Texto de leitura.
Por BENEDITO TADEU CÉSAR*
O cenário político brasileiro vive um agosto de intensas movimentações institucionais. Três episódios recentes — a decisão do ministro Flávio Dino no STF, a instalação da CPI do INSS com maioria oposicionista, e a aprovação, na Comissão de Constituição e Justiça do Senado, do texto-base do novo Código Eleitoral — revelam uma dinâmica de conflitos entre os Poderes e tentativas recorrentes de captura institucional. O pano de fundo é a recomposição da aprovação do presidente Lula, medida pela pesquisa Quaest, o que pode alterar o cálculo político de diversos atores.
Soberania jurídica e reações internacionais
A decisão do ministro Flávio Dino, do STF, foi inequívoca: nenhuma lei estrangeira pode produzir efeitos no Brasil sem a chancela do Supremo Tribunal Federal. Embora constitucionalmente correta, a sentença gerou fortes reações. O sistema financeiro brasileiro, em particular os grandes bancos, protestou, temendo que a medida crie obstáculos a processos de cooperação jurídica internacional, sobretudo aqueles ligados ao combate à corrupção. A resposta do Departamento de Estado dos EUA foi ainda mais contundente — e imperial. Ao condenar a decisão do STF brasileiro, o governo Trump reafirma sua postura de “xerife do mundo”, desrespeitando a soberania de um Estado democrático ao exigir obediência a seus interesses geopolíticos e judiciais. A reação do Itamaraty foi tímida, revelando os limites da atual política externa frente à hostilidade do governo norte-americano.

Registros.
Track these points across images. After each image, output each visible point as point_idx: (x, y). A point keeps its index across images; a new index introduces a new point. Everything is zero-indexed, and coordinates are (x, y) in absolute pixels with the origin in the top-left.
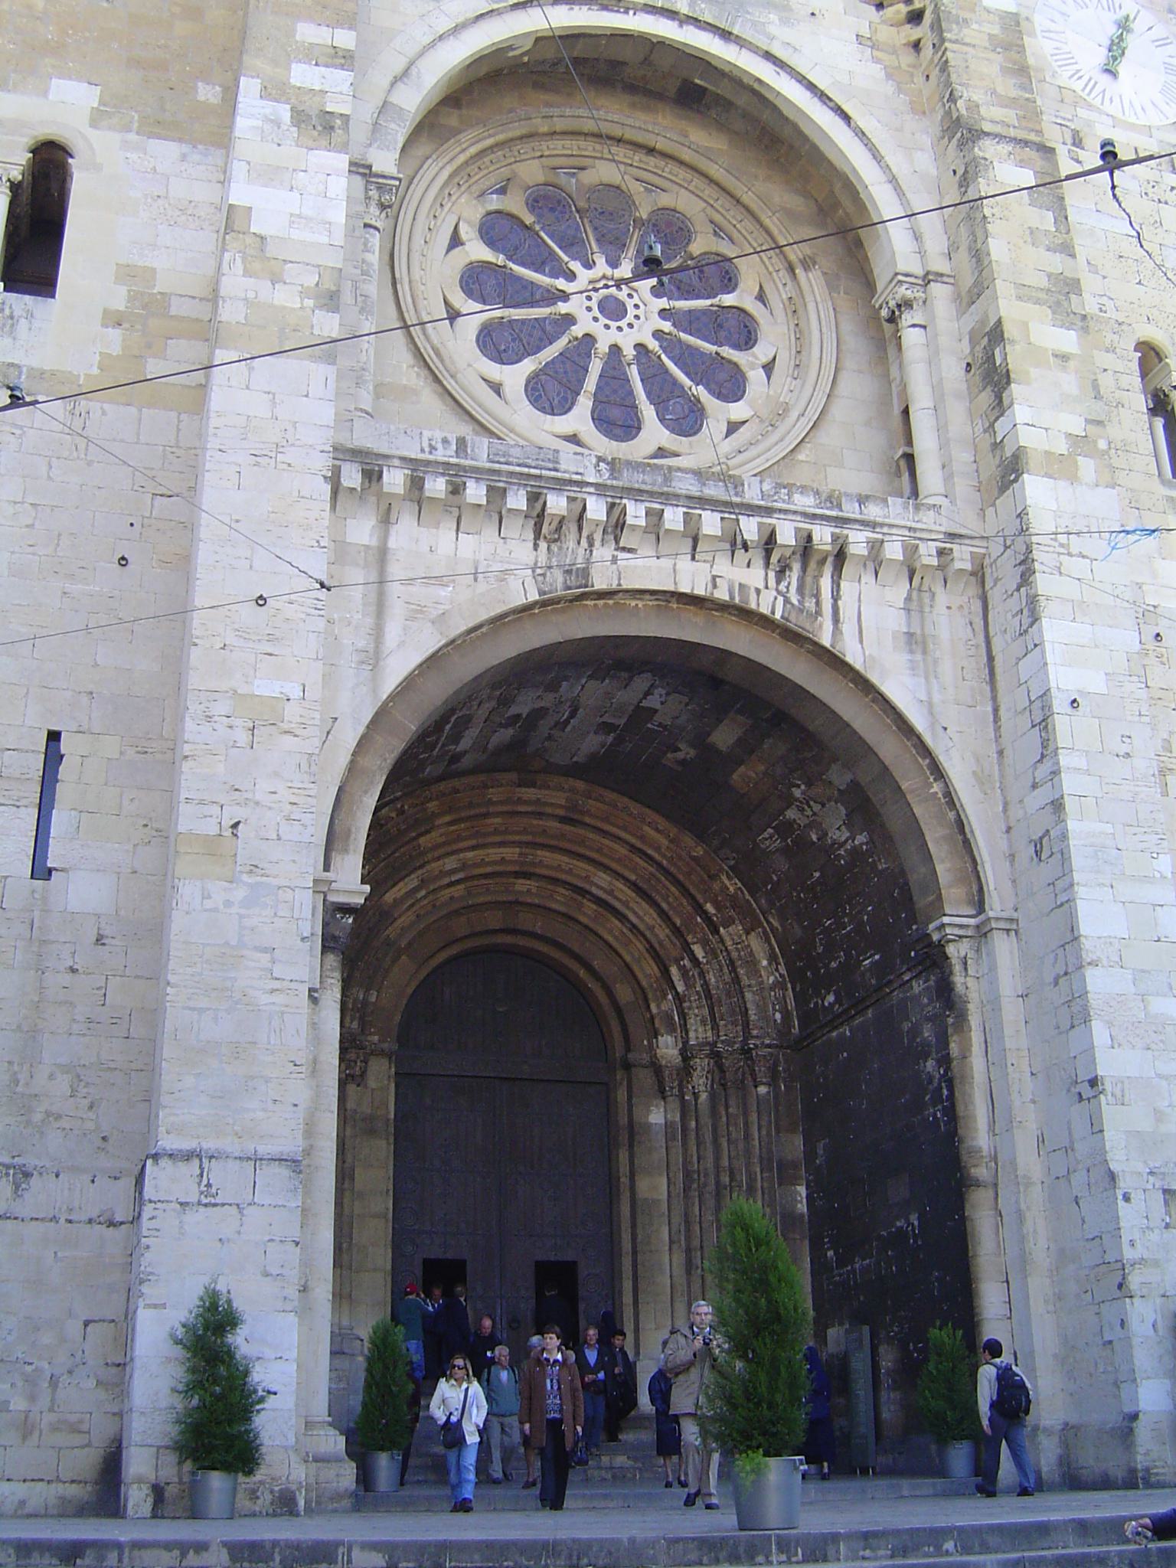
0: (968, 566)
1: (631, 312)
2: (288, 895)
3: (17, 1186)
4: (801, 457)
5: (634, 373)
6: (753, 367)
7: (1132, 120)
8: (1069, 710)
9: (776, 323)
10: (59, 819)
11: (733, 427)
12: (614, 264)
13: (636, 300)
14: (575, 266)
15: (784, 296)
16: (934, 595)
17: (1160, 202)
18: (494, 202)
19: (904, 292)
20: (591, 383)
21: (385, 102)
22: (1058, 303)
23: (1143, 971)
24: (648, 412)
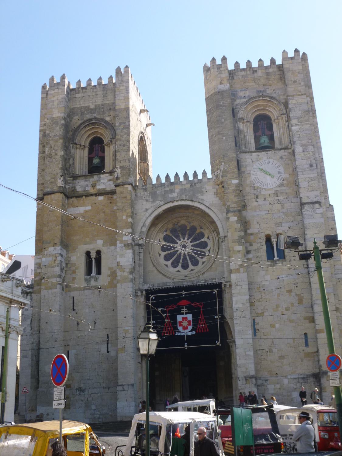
0: (229, 286)
1: (187, 246)
2: (130, 354)
3: (108, 390)
4: (212, 266)
5: (188, 257)
6: (206, 251)
7: (269, 188)
8: (236, 311)
9: (211, 242)
10: (109, 345)
11: (203, 263)
12: (184, 239)
13: (188, 244)
14: (178, 241)
15: (212, 237)
16: (225, 291)
17: (273, 204)
18: (165, 233)
19: (221, 240)
20: (181, 261)
21: (141, 231)
22: (239, 241)
23: (245, 348)
24: (190, 263)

Tarefa proposta 1. Extraia do texto de leitura o trecho que vai de "Por BENEDITO TADEU" até "de diversos atores.".
Tarefa proposta 2.
Com base no texto de leitura, responda:
(a) Qual pesquisa mediu a aprovação do presidente Lula?
(b) No sistema financeiro, quem protestou em particular contra a decisão do ministro Flávio Dino?
(c) Como o texto qualifica a reação do Itamaraty?

Resposta da tarefa 1.
Por BENEDITO TADEU CÉSAR*
O cenário político brasileiro vive um agosto de intensas movimentações institucionais. Três episódios recentes — a decisão do ministro Flávio Dino no STF, a instalação da CPI do INSS com maioria oposicionista, e a aprovação, na Comissão de Constituição e Justiça do Senado, do texto-base do novo Código Eleitoral — revelam uma dinâmica de conflitos entre os Poderes e tentativas recorrentes de captura institucional. O pano de fundo é a recomposição da aprovação do presidente Lula, medida pela pesquisa Quaest, o que pode alterar o cálculo político de diversos atores.

Resposta da tarefa 2.
(a) A pesquisa Quaest.
(b) Os grandes bancos.
(c) Como tímida.